But, you know "not liking children" is complicated. Yes, it's because I'm a shrivelled up old prune who hates fun and hates life and really really hates noise and disorder and bad smells and rock'n'roll and apple pie. Or something. But it's also because my child-free status is complicated. I desperately wanted children when I was younger. I was forced to terminate an unplanned but wanted pregnancy at 30 because of health issues, and I gave up for adoption the child I fathered (in every sense of the word except providing the sperm) when I was 17. This stuff is shitty and painful to even just type on a messageboard thread, where I don't have to show anyone that I'm wiping away tears as I type it. It's easier to just say "I don't want to be around children because I fucking hate babies and yes, I do worship Satan, too" than to talk about how painful and complicated my feelings about ~babies~ are.

I do realise that friends who have children are not making their lifestyle choices *at* me. But it's also the sense, when people say "oh, you just have to make more effort" with friends who have had children. Yes, I have to make a huge amount of effort (when I don't *have* a lot of emotional wherewithal to start with) to place myself in a situation that I may find painful and emotionally raw. Oh, let me think about that. You know what, it's probably better for both of us if we let this friendship quietly slip away.

Family stuff got easier after my brother had a child, that took the pressure off me. But now my brother is divorced, and he and my Mum are estranged, and even the One Golden Grandchild has become a complicated situation, and guess who my Mum always wants to talk to about how *complicated* that situation is? I am a bad daughter. I give her about 5 minutes of Talking About The Grandchild while I go "uh-huh" vaguely because clearly she needs to talk about it, and then I change the subject because oh hey this is an unhappy and fraught subject on so many levels.

I thought I'd feel better after typing all that shit out, but really, I don't. It doesn't ever get any easier talking about this stuff.

People don't have children for all kinds of reasons, some through choice and some not through choice, and all of those reasons should be respected, and people who don't respect those reasons are the *real* baby-eating Satan-Hitlers. I feel bad for leaving this emotional vomit all over the thread now. My apologies to anyone I've made uncomfortable with this post.

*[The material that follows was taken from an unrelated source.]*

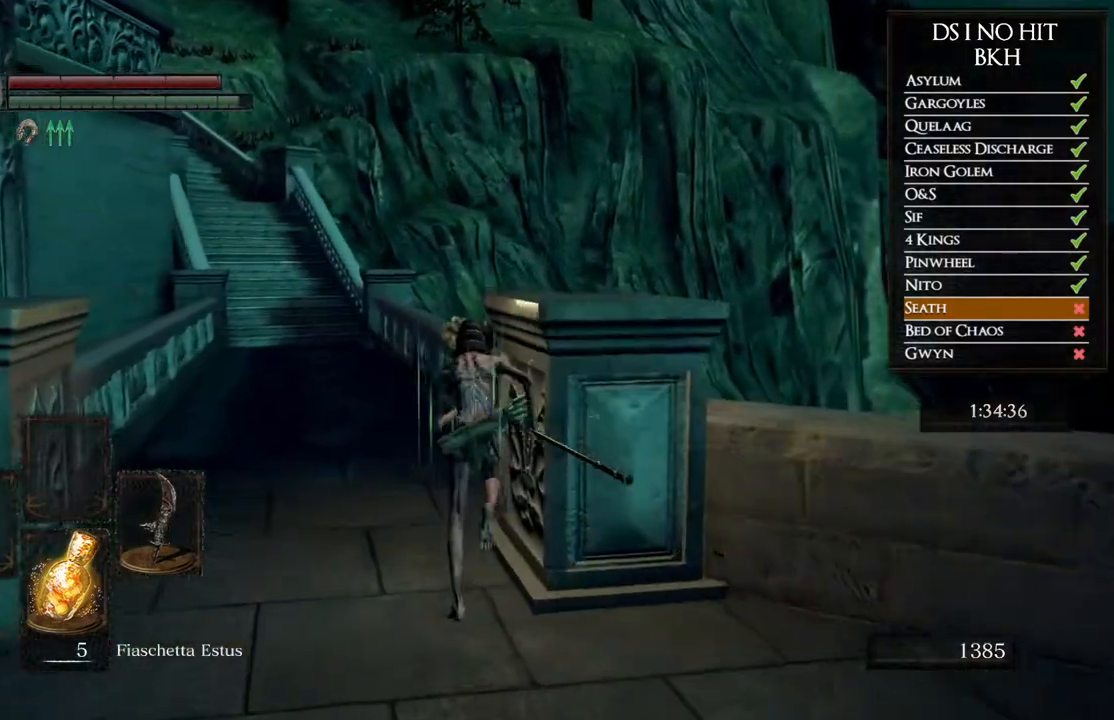
{"buttons": ["B"], "left_stick": "up", "right_stick": "center", "events": []}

Branwell Bell, Sunday, 13 April 2014 10:01 (ten years ago) link

tl;dr - sometimes it's even *more* complicated than "fertility issues" and people are still assholes about it

Branwell Bell, Sunday, 13 April 2014 10:02 (ten years ago) link

I should really learn to stay the fuck out of these conversations. :(

Branwell Bell, Sunday, 13 April 2014 10:06 (ten years ago) link

I don't see why you would have made anyone uncomfortable with that post! It was very interesting and honest which is very admirable and you are right, sometimes it is about more than fertility issues which was what I was trying to get at earlier. I would have loved to have a baby any time in last 3-4 years but it did not happen for a number of incredibly valid and good reasons (none of which have anything to do with fertility) and overall it's a very good thing that it did not. However, that doesn't mean it's not incredibly hurtful to me when people make those kinds of comments. I guess it's because I know how hard some people struggle with infertility that it seems like it should be more hurtful to them and that my hurt isn't justified but your post made me realize that that's not true at all. Anyway, people are insensitive jerks is how I break it down to an extent and I'm sorry that you've had to experience that.

Airwrecka Bliptrap Blapmantis (ENBB), Sunday, 13 April 2014 12:16 (ten years ago) link

Also, to all the child free by choice folks, I once worked with a woman who was probably nearing 60 at the time and who had never had kids. I very clearly remember her telling me that not having children was the best choice she had ever made and that she didn't regret anything about it. This lady was awesome and had led one of the coolest most interesting lives I've ever heard about. I think about her every time one of my friends tells me about getting the whole "Oh, you'll regret that choice when you're older" spiel.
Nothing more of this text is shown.